Friday, August 21, 2015

I don't live in Blood Gulch.

I've been trying and trying and trying to get the list of study guide and research topics that I wrote in Word to paste over to this format and it always ends up NOT RIGHT AT ALL. Plus I really don't have time to look for so many pictures and a plain list is bor-ing.

I do have other things I have to do today.

Write about someone who is pretending to be someone or something he is not. - The Pocket Muse: Ideas & Inspirations for Writing, Monica Wood

Pretending to be someone or something he OR SHE is not.

Yeah, Imma get pissy with it.

Huh.  A complex topic. Not cooperative with my desire to write something shorter. Really, doesn't almost everyone do this to some degree, pretend at something.

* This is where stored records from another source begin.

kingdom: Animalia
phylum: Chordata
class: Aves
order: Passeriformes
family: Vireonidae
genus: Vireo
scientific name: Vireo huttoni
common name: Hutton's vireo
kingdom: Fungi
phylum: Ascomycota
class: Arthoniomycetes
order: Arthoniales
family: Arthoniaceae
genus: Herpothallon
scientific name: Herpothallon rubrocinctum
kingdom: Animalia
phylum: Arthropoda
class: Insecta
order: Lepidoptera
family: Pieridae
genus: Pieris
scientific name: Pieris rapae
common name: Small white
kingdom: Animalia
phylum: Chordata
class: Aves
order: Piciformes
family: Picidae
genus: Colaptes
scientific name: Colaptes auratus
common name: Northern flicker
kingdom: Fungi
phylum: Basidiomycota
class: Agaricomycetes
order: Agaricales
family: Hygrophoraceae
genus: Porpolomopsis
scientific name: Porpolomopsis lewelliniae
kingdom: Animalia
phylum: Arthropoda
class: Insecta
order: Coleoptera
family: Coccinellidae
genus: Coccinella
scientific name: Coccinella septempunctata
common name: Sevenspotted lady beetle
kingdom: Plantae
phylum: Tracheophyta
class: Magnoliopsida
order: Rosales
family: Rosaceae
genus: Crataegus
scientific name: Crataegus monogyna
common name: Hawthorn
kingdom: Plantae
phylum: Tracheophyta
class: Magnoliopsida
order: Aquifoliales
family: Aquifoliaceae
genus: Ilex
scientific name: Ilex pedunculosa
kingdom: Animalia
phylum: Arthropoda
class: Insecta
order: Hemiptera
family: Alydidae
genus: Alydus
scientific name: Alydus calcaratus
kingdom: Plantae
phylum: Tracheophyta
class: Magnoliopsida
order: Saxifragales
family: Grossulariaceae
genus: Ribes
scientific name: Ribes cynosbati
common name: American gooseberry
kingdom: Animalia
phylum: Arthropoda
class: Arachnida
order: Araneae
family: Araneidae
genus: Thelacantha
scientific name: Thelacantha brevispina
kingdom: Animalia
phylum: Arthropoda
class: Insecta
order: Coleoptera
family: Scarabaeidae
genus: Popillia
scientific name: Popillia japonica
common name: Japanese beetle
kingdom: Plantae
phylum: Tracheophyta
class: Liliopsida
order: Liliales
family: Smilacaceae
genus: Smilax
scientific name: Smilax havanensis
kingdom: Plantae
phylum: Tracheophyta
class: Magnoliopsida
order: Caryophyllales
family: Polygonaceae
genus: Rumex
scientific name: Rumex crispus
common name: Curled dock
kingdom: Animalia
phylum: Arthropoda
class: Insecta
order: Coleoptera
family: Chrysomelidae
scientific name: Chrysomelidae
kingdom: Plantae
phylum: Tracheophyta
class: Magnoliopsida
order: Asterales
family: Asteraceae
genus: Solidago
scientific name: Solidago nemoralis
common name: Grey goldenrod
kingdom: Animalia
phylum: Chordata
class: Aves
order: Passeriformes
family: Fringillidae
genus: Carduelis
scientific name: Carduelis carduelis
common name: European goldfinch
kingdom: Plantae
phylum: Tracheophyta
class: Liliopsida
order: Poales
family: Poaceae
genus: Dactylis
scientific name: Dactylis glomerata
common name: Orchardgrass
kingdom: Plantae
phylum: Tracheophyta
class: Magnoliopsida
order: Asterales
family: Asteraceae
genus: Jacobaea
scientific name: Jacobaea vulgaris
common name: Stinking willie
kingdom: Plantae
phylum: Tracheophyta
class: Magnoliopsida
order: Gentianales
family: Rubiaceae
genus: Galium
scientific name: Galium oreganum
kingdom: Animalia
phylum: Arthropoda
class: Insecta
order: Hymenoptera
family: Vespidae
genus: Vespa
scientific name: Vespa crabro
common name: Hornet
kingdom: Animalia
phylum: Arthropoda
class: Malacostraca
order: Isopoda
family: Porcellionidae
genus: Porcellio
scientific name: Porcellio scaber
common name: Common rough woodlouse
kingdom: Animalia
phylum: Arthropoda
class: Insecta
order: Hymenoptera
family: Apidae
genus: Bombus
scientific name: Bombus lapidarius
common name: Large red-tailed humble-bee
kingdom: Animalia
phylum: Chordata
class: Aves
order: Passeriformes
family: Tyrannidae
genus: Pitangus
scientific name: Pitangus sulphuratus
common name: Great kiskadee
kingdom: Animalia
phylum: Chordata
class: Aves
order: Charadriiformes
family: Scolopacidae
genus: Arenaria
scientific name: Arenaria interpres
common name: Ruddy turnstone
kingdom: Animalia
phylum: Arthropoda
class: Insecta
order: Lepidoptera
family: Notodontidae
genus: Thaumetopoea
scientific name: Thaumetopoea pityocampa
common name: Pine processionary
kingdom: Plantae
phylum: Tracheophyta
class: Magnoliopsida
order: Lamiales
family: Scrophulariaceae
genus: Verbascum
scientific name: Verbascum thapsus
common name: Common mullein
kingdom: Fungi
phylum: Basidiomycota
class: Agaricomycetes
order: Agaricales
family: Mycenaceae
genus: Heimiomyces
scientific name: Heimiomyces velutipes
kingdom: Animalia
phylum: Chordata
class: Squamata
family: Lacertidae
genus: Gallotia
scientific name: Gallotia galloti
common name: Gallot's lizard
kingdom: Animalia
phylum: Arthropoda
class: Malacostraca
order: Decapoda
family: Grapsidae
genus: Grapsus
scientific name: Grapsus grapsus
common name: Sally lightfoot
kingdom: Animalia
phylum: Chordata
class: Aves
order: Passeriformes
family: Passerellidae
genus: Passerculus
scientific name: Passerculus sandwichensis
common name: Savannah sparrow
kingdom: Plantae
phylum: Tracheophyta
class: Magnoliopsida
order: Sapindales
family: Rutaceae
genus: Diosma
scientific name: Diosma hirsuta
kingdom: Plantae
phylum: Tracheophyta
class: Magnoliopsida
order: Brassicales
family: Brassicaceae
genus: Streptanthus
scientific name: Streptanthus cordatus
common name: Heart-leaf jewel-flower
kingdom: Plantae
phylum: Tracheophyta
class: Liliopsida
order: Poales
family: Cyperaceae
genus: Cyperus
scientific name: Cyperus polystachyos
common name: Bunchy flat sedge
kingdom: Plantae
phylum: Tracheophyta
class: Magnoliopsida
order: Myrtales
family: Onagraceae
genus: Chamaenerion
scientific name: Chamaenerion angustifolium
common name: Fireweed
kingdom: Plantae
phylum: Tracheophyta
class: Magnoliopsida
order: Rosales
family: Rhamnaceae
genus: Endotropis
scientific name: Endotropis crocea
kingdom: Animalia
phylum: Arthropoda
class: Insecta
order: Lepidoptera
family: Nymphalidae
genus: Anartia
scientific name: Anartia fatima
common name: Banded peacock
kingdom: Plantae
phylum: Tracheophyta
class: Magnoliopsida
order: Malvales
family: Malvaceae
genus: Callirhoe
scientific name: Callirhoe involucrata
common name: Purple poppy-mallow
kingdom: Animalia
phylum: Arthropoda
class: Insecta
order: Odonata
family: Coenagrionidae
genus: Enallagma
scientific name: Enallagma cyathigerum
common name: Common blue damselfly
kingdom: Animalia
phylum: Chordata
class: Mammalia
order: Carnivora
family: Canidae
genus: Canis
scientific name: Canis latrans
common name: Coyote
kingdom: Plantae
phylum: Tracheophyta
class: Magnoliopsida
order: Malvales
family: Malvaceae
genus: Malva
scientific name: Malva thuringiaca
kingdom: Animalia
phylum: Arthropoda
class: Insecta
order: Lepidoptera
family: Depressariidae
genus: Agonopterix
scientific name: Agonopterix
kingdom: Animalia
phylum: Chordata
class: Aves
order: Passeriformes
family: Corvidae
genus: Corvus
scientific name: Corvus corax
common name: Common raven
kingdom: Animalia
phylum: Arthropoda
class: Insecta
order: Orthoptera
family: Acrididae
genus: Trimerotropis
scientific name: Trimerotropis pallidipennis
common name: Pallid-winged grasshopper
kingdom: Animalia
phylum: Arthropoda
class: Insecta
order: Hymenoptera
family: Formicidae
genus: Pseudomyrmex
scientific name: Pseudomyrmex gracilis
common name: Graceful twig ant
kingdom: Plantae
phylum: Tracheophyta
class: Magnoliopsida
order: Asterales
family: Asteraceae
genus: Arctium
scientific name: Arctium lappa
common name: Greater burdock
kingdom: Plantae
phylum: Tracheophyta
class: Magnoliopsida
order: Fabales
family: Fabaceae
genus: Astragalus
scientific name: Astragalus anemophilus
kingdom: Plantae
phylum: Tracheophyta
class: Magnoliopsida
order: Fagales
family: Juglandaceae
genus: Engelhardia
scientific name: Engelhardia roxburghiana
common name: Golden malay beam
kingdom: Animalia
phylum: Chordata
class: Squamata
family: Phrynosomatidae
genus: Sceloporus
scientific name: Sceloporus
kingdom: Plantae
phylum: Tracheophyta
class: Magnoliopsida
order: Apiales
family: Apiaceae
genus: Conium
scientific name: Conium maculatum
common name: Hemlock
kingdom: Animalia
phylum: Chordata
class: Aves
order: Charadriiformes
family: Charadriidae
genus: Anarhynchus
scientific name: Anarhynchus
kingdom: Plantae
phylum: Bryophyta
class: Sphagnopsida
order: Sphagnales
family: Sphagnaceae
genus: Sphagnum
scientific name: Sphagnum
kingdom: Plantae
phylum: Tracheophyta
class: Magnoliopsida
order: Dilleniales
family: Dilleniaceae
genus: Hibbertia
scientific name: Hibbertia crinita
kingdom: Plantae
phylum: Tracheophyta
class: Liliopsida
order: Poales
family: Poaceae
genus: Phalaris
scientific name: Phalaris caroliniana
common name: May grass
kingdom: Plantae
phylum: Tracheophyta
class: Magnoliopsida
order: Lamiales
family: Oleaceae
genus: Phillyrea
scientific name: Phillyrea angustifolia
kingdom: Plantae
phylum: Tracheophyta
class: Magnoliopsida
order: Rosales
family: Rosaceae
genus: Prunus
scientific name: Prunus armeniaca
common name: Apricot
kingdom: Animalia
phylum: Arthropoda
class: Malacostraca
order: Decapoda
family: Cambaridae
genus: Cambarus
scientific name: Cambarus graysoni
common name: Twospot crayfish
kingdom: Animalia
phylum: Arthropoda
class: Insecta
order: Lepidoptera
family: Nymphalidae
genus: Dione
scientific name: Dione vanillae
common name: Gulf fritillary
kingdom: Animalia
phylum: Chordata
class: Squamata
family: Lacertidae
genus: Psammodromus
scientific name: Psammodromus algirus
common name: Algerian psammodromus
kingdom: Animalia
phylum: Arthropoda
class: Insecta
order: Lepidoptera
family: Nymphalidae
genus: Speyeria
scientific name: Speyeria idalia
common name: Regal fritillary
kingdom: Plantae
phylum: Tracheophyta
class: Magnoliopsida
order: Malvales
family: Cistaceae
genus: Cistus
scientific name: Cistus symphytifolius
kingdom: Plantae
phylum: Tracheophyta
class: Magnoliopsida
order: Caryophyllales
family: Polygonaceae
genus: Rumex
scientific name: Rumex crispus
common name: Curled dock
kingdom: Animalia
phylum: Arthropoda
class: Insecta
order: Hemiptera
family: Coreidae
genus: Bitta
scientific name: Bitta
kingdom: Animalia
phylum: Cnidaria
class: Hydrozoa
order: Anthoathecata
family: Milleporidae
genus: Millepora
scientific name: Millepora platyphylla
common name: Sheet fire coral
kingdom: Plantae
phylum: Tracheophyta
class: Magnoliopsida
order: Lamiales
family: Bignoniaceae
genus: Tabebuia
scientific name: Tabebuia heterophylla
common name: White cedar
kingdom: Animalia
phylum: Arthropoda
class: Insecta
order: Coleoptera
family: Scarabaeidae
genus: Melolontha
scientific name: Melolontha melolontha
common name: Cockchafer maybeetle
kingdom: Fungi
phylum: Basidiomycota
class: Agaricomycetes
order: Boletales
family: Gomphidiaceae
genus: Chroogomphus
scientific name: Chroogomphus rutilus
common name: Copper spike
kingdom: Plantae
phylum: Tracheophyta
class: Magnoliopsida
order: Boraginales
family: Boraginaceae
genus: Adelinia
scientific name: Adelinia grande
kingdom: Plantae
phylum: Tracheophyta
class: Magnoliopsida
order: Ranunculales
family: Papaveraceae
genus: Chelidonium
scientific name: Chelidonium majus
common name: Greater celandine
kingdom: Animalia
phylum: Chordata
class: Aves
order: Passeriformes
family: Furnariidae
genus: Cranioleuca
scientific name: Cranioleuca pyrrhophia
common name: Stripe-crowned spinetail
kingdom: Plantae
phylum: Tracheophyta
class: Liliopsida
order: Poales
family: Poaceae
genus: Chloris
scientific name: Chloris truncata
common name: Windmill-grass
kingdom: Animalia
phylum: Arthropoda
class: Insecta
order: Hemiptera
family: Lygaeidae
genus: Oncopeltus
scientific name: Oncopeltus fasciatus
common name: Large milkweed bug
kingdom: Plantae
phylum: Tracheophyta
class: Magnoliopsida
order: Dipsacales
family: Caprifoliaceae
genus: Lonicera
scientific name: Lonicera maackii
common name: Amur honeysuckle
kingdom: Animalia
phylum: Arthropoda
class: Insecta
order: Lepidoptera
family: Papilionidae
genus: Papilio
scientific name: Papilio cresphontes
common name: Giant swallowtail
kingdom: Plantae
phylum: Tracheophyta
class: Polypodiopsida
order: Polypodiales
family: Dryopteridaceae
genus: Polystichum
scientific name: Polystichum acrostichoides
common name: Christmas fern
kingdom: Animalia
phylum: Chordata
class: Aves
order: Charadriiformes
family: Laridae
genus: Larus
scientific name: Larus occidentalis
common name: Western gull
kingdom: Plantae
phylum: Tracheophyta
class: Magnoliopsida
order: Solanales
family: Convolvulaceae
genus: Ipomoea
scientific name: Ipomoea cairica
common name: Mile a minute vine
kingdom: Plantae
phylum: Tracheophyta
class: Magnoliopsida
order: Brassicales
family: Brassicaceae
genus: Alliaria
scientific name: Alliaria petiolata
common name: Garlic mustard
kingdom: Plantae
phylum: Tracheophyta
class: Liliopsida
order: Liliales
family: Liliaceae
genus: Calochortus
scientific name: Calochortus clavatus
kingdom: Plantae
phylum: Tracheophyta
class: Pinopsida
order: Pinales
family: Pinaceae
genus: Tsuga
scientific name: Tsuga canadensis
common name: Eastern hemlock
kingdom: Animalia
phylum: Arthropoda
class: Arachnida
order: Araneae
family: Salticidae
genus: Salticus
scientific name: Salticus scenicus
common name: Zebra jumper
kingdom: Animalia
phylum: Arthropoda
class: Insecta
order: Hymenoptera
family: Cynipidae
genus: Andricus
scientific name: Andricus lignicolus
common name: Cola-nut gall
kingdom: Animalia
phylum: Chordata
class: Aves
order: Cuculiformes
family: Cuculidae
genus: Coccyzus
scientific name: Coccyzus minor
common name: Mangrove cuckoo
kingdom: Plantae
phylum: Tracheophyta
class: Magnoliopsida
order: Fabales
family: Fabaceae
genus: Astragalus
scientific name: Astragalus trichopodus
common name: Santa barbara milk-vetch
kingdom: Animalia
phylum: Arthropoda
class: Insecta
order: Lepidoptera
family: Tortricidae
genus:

And what does it mean, pretending? Deliberately trying to fool people for personal gain, as in faking credentials? Or faking more interest in a person than you really feel because you want them to have sex with you? A scam artist? What is pretending versus adapting and not telling anyone, forcing yourself to adapt to a situation or situations when being your real self (and thus dealing with people's reactions to this real self) would be more detrimental to your physical and/or mental well being than just chameleoning? (I made a new word. Shut up.) Faking opinions? Faking religion? Faking happiness? Faking interest in completely inane conversation?

Church doesn't pretend.
Pvt. Leonard Church, Red Vs. Blue
Image property of Bungie.
Dialogue property of  Rooster Teeth.
I know I do some of these things. As an extreme introvert, an extremely sarcastic person, and a person with a mood disorder there are many situations that are uncomfortable for me. Or seem just plain ridiculous. Or inane. Or pointless. Or mentally draining.

But how many times have I heard that it seems I don't like people? That I'm stuck up.

Okay, I don't want to think about this anymore. That's my five minutes.